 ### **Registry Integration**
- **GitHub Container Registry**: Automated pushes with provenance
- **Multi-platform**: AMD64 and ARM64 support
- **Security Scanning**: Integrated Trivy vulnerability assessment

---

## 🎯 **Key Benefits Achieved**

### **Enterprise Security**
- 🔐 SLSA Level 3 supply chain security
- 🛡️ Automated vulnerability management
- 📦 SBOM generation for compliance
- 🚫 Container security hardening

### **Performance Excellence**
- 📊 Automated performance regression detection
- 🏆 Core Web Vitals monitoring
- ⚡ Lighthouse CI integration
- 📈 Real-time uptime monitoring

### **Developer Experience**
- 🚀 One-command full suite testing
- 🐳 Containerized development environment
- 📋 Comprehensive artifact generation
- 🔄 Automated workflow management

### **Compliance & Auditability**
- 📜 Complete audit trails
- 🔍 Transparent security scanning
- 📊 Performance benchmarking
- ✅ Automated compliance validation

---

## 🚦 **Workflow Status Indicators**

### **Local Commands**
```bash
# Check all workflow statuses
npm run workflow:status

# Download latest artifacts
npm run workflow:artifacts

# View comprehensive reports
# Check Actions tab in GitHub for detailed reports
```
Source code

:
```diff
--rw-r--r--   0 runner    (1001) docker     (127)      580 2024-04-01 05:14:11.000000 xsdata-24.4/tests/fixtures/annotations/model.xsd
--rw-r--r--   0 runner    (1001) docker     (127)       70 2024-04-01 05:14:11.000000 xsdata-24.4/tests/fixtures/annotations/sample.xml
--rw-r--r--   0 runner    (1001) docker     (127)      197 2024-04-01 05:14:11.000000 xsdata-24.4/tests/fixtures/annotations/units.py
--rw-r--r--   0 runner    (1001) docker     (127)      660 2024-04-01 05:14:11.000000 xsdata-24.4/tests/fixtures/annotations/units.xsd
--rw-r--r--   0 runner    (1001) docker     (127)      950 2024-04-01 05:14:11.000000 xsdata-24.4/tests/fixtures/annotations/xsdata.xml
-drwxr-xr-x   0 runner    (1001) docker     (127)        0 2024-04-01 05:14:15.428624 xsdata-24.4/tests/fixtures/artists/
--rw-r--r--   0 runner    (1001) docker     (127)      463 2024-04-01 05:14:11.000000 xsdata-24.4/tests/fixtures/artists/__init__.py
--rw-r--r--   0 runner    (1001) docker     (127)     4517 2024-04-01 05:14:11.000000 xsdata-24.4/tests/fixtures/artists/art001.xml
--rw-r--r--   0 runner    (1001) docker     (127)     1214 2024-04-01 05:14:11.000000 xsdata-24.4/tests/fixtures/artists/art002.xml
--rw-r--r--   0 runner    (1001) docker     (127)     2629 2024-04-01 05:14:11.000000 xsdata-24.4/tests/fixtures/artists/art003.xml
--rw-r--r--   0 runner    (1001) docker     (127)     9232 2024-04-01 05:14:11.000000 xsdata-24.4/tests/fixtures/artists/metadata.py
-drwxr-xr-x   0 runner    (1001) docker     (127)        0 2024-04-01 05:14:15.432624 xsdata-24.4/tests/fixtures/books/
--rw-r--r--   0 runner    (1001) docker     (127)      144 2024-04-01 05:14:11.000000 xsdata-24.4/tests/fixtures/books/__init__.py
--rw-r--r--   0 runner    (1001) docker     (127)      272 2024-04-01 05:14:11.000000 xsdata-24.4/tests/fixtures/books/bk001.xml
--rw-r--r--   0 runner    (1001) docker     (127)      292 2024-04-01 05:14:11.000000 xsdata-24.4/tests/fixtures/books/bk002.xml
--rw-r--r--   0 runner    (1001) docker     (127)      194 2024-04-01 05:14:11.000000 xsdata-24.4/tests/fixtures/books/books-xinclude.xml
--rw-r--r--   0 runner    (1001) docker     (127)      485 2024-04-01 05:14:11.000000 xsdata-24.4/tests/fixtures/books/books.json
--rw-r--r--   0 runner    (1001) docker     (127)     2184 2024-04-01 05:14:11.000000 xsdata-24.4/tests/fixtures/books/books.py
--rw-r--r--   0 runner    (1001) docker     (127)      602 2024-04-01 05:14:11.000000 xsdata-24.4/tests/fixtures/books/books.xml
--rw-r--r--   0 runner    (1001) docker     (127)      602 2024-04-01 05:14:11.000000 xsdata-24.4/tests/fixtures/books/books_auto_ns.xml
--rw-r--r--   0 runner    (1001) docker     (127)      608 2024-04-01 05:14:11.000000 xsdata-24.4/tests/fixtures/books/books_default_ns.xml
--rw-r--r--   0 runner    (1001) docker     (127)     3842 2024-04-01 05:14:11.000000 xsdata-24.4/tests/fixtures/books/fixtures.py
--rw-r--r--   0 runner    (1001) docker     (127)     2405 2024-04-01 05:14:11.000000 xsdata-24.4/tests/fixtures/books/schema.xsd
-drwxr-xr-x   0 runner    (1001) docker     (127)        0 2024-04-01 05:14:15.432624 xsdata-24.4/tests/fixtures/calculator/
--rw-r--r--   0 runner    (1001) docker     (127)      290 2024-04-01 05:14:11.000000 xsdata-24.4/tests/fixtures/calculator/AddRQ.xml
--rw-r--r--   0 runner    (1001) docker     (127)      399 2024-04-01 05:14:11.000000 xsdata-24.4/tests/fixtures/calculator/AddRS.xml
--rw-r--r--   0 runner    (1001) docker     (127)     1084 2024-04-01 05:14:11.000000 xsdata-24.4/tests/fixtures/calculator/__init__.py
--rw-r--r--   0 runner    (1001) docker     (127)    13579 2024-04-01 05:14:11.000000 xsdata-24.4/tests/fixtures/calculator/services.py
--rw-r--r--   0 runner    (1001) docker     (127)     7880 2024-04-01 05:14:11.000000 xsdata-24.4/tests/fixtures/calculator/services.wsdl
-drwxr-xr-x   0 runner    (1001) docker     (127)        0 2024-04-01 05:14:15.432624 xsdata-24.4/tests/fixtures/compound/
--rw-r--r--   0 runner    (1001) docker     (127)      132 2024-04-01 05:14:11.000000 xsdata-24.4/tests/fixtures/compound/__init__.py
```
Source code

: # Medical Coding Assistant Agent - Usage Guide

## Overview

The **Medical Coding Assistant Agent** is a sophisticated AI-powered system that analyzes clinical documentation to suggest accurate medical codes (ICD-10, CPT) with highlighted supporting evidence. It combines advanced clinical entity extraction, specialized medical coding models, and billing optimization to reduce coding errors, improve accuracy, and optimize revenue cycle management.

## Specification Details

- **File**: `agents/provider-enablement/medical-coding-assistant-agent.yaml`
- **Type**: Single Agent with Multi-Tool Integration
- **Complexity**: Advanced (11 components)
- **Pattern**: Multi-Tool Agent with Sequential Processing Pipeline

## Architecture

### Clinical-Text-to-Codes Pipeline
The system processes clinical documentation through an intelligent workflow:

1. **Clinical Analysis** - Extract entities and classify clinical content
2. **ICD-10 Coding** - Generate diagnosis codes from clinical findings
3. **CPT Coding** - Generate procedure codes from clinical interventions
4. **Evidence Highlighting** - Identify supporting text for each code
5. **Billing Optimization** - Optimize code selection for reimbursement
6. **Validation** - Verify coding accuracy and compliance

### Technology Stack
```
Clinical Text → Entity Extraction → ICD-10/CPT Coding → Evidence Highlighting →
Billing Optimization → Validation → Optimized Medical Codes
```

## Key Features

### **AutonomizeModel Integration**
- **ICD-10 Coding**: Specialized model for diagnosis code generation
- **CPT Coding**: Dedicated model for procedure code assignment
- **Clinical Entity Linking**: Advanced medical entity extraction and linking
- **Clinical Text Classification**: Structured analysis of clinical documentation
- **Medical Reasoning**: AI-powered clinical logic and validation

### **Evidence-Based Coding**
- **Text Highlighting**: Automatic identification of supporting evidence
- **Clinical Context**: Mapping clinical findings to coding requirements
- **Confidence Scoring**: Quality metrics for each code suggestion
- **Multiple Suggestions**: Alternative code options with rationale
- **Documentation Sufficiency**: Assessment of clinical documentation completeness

# [Task objective]
Copy exactly the lines that begin with the one containing "- **CPT Coding**: Dedicated" and continue to the end of the records, both included, and nothing more.

# [Response]
- **CPT Coding**: Dedicated model for procedure code assignment
- **Clinical Entity Linking**: Advanced medical entity extraction and linking
- **Clinical Text Classification**: Structured analysis of clinical documentation
- **Medical Reasoning**: AI-powered clinical logic and validation

### **Evidence-Based Coding**
- **Text Highlighting**: Automatic identification of supporting evidence
- **Clinical Context**: Mapping clinical findings to coding requirements
- **Confidence Scoring**: Quality metrics for each code suggestion
- **Multiple Suggestions**: Alternative code options with rationale
- **Documentation Sufficiency**: Assessment of clinical documentation completeness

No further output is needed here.